Starting point is 02:52:35 I just hate that idea. Like, I push back against it. Would you rather the idea that they died for absolutely nothing? They did die for absolutely nothing. That's my, that's why I hate the idea. I think that might be a worse. They did die, which immediately had the impact of Japan's surrendering. So it stopped that war.
Starting point is 02:52:59 And who knows what would have happened if the land invasion of Japan was going to work out or not. Oh, man. I just think we're so desensitized to death that y'all don't imagine yourselves just going about your daily life. And then a bomb comes and kills everybody that you know and that you love. Like I don't think you know it's fucked up. I just don't think you understand the same time my dick. There is no same time for those people. But at the same time because that that happened, there's been less of that in the 21st century.
Starting point is 02:53:27 We don't know that. It has still, it does still exist. Like there still has been drone strikes. That's what I'm saying. We don't know that. There's been millions and millions of people have died post all those wars, but my, I guess, I guess maybe, maybe I'm just more of a, I don't know, I'm more empathetic to those sacrifices. than y'all because like maybe it's just we're just we like I said we're desensitized to death and it's like well those people had that like I get we joke a lot
Starting point is 02:53:56 about death and stuff but I just can't imagine having a family dog and then all a sudden this shit just gets dropped on you and you has and that conflict has nothing to do with you because a lot of people that are in societies are never really are aren't for war some people are some people are not but it's not your it's not your battle these are governments fighting and it's rare that a people are are actually fighting. That happens, but it's rare. And I just, that's why I'm anti-war because it's like a few men's conflict becomes millions of dead bodies. And I think, I just can't get over the fact that that shit was worth. I just can't. And I will not. And it may be a me thing.

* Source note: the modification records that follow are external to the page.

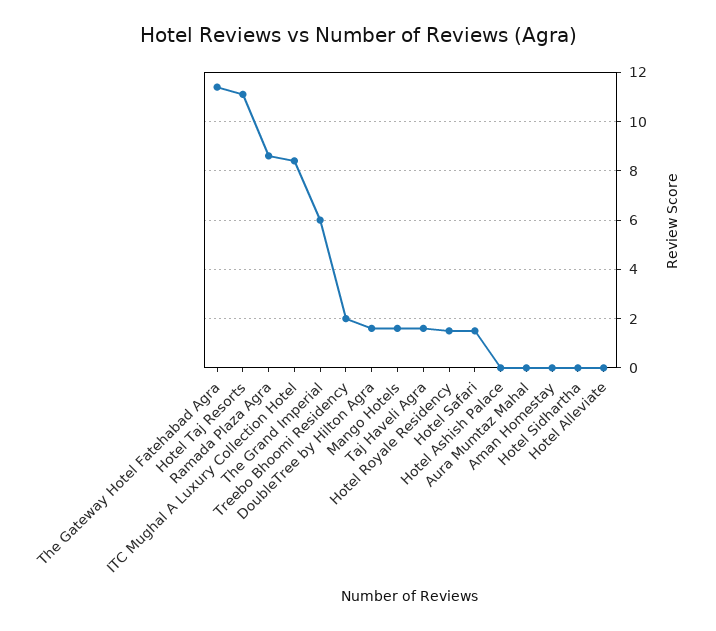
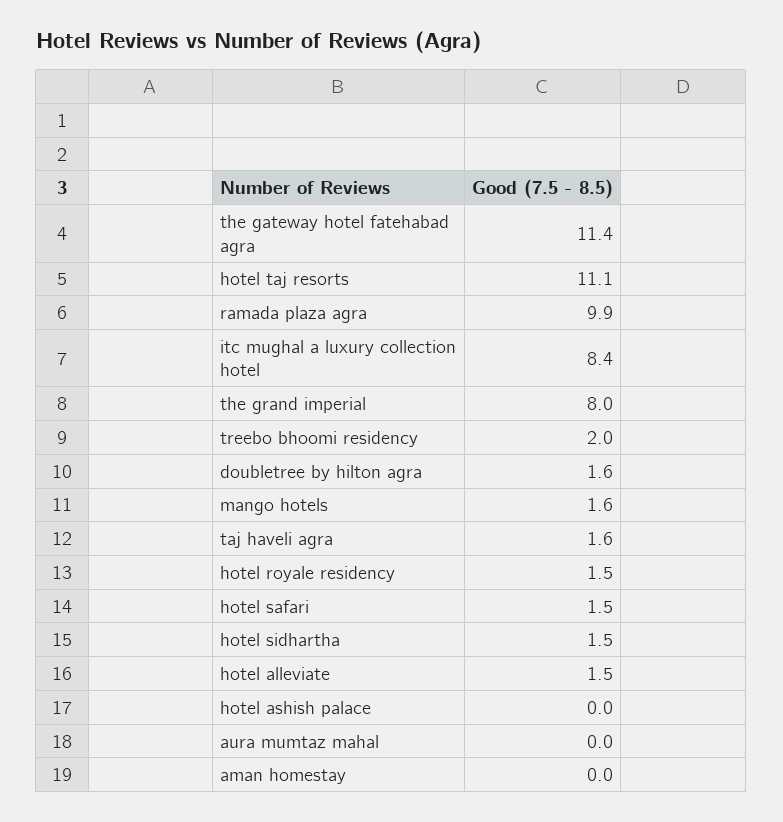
Ramada Plaza Agra: 8.5 -> 9.9
The Grand Imperial: 6 -> 8
Hotel Sidhartha: 0 -> 1.5
Hotel Alleviate: 0 -> 1.5

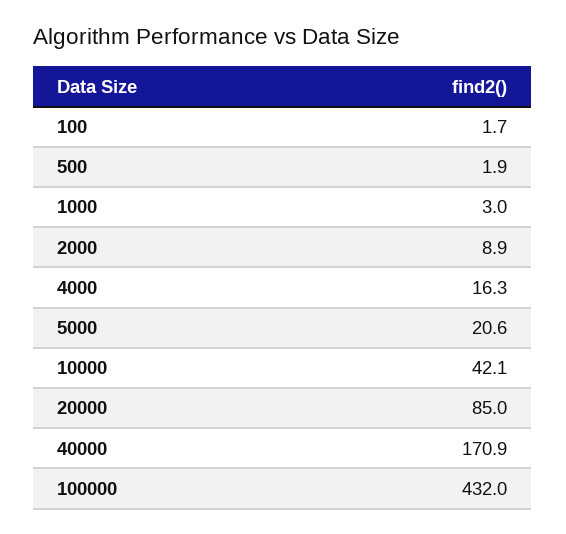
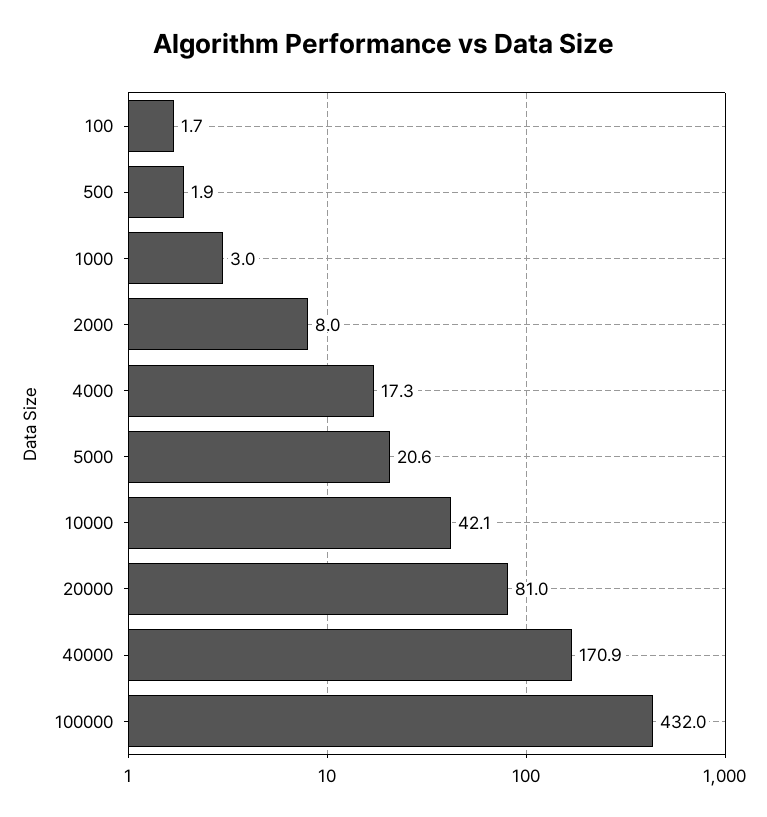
2000: 8.9 -> 8
4000: 16.3 -> 17.3
20000: 85 -> 81

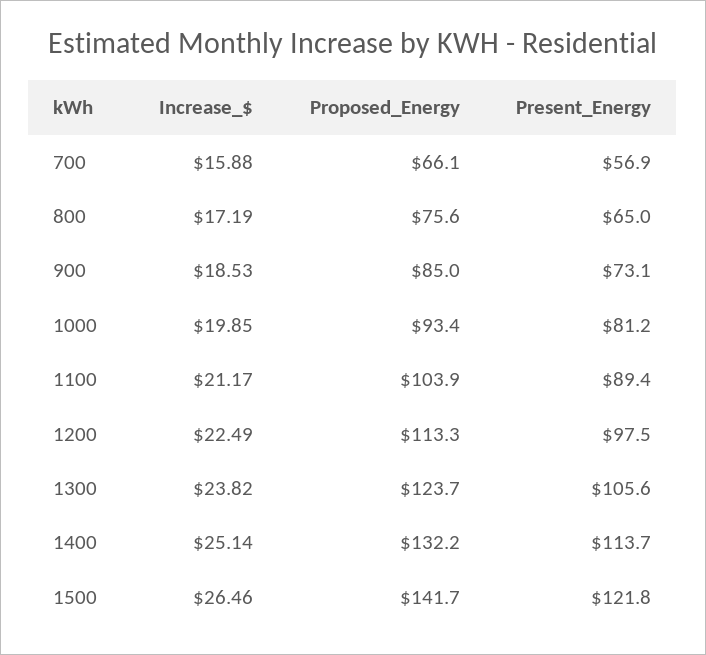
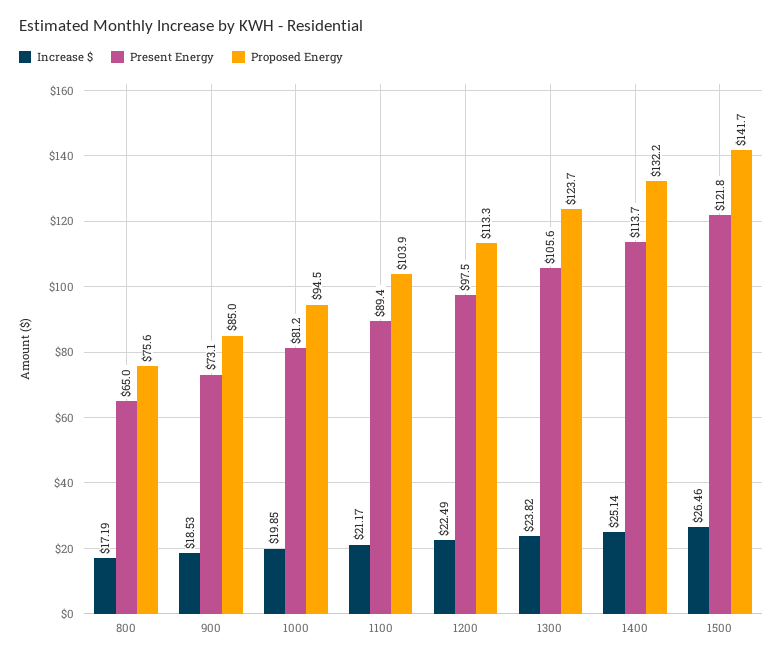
Increase_$, 700: 15.88 -> none
Proposed_Energy, 700: 66.1 -> none
Present_Energy, 700: 56.9 -> none
Proposed_Energy, 1000: 93.4 -> 94.5

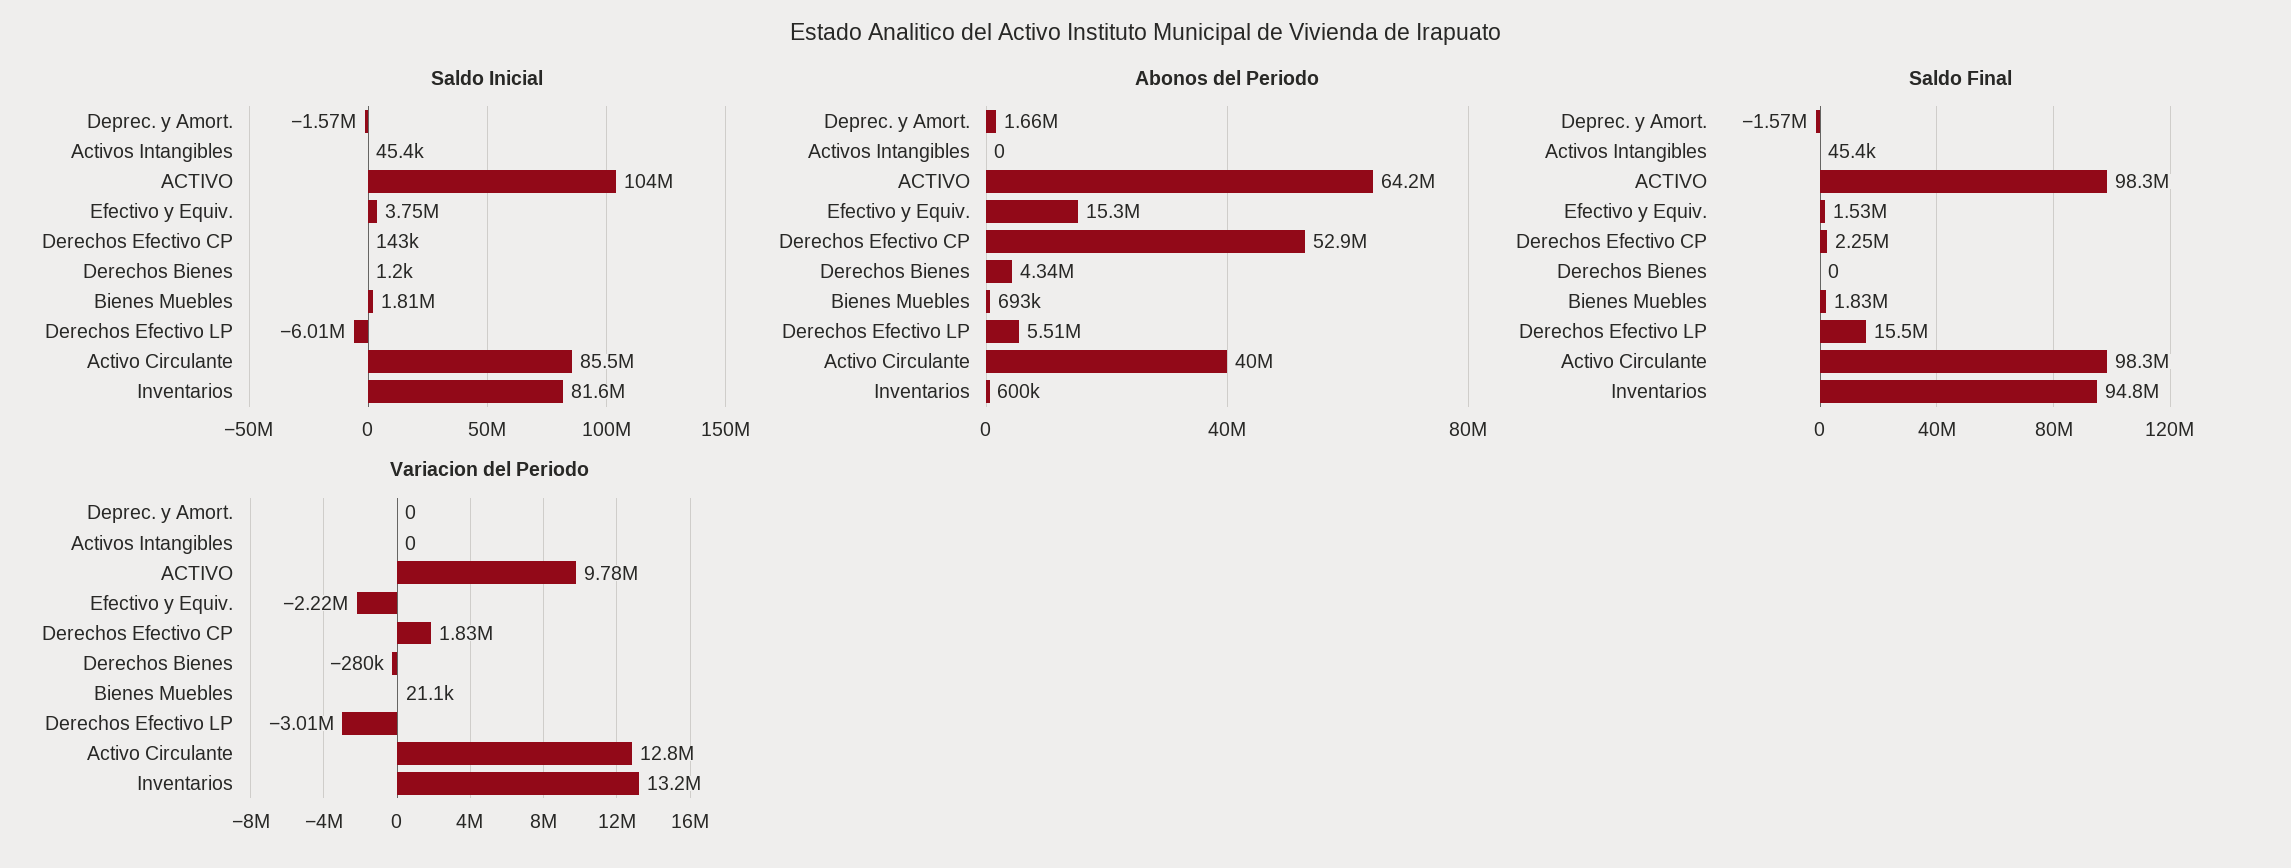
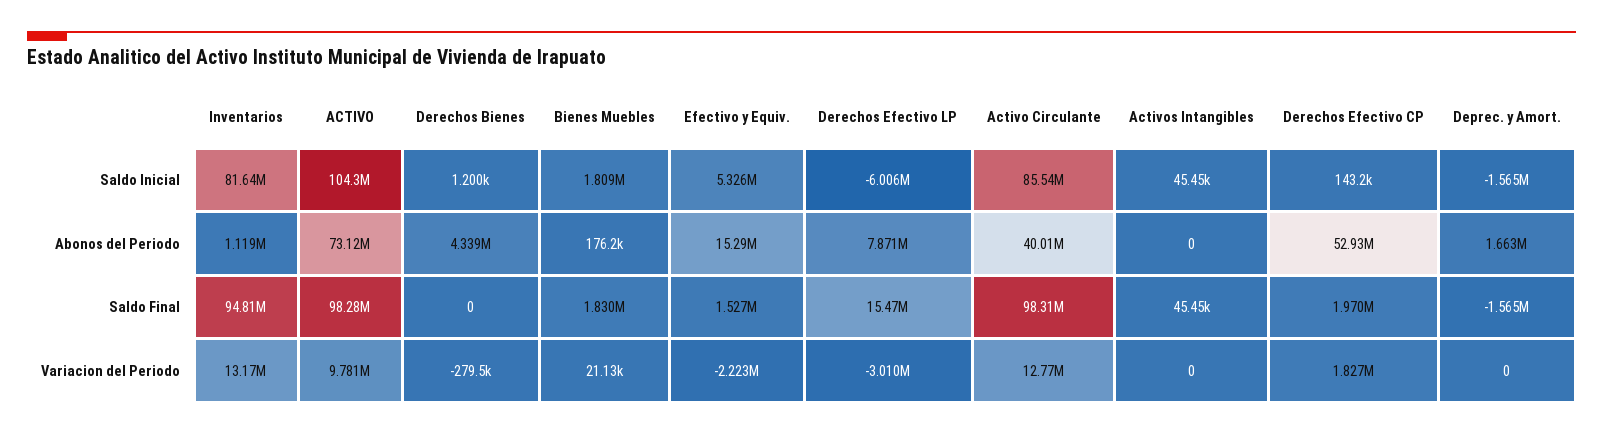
Saldo Inicial, Efectivo y Equiv.: 3750000 -> 5326000
Abonos del Periodo, ACTIVO: 64200000 -> 73120000
Abonos del Periodo, Bienes Muebles: 693000 -> 176200
Abonos del Periodo, Derechos Efectivo LP: 5510000 -> 7871000
Abonos del Periodo, Inventarios: 600000 -> 1119000
Saldo Final, Derechos Efectivo CP: 2250000 -> 1970000

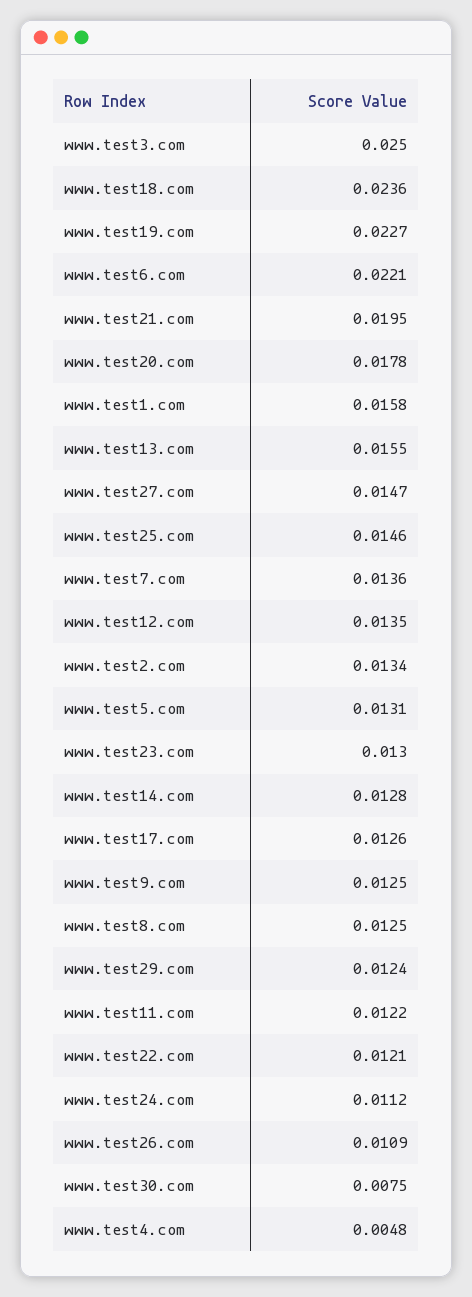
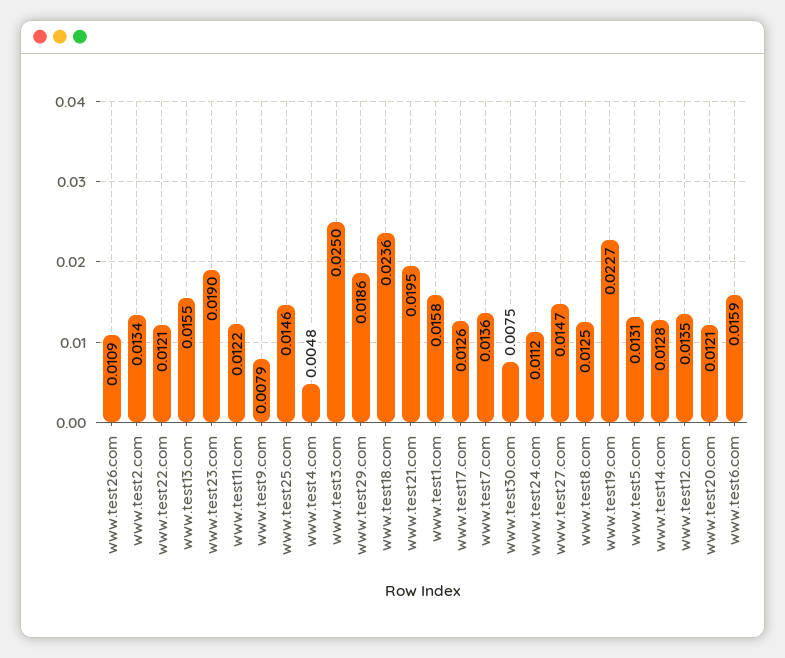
www.test6.com: 0.0221 -> 0.0159
www.test20.com: 0.0178 -> 0.0121
www.test23.com: 0.013 -> 0.019
www.test9.com: 0.0125 -> 0.0079
www.test29.com: 0.0124 -> 0.0186

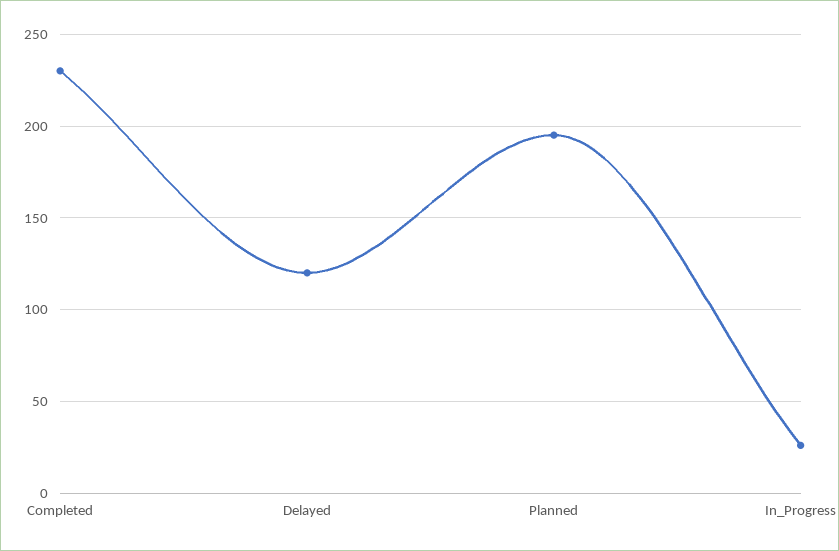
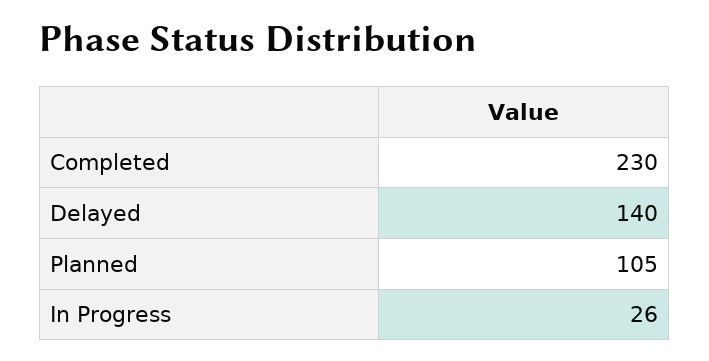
Delayed: 120 -> 140
Planned: 195 -> 105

Starting point is 02:54:33 I could be wrong. I don't know. I just don't feel like that. And also, and also, the last point I say about it is I know there's a lot of people that died and fought for civil rights in this, in this country. And it's not just black civil rights. It's, it's, it's, It's LGBT, it's women's rights. It's civil rights in general have died for that shit on this here soil. And you kind of like just saying, yeah, but if it wasn't for the bomb, they would have never fought and died for it. There's people fighting for civil rights before and after the bomb.
Starting point is 02:55:02 So it just doesn't make any sense. Like, I don't know. I mean, really is extrapolating. And I'm not saying that that's impossible. I'm not saying that the thing is if I almost want to say because it was more peaceful time, they had time to fight for those causes as opposed to fighting someone trying to invade or
Starting point is 02:55:22 fighting trying to invade someone else because we were in a more peaceful time period. I just like the idea that the nuclear bomb caused Playboy. No, but you are extrapolating. Billy's doing a lot of extrapolating. We can figure out whether or not he's right. I'll leave that up to you, the listener,
Starting point is 02:55:39 the macrodotions out there. But I don't think that we're going to make any more progress in this conversation. I feel like we've set our points about it. But it was a good episode, good episode, and we will see you guys next week. Next Tuesday, we'll be back. And, yeah, go see Oppenheimer or don't. Go see Barbie instead.
Starting point is 02:56:00 Barbie would not exist without the atomic bomb. It wouldn't. It wouldn't. Okay. We would be using plastics for fighting a war as opposed to making toys. Love you guys. You know, Oh,
Starting point is 02:56:18 Oh, and Thank you. I don't know.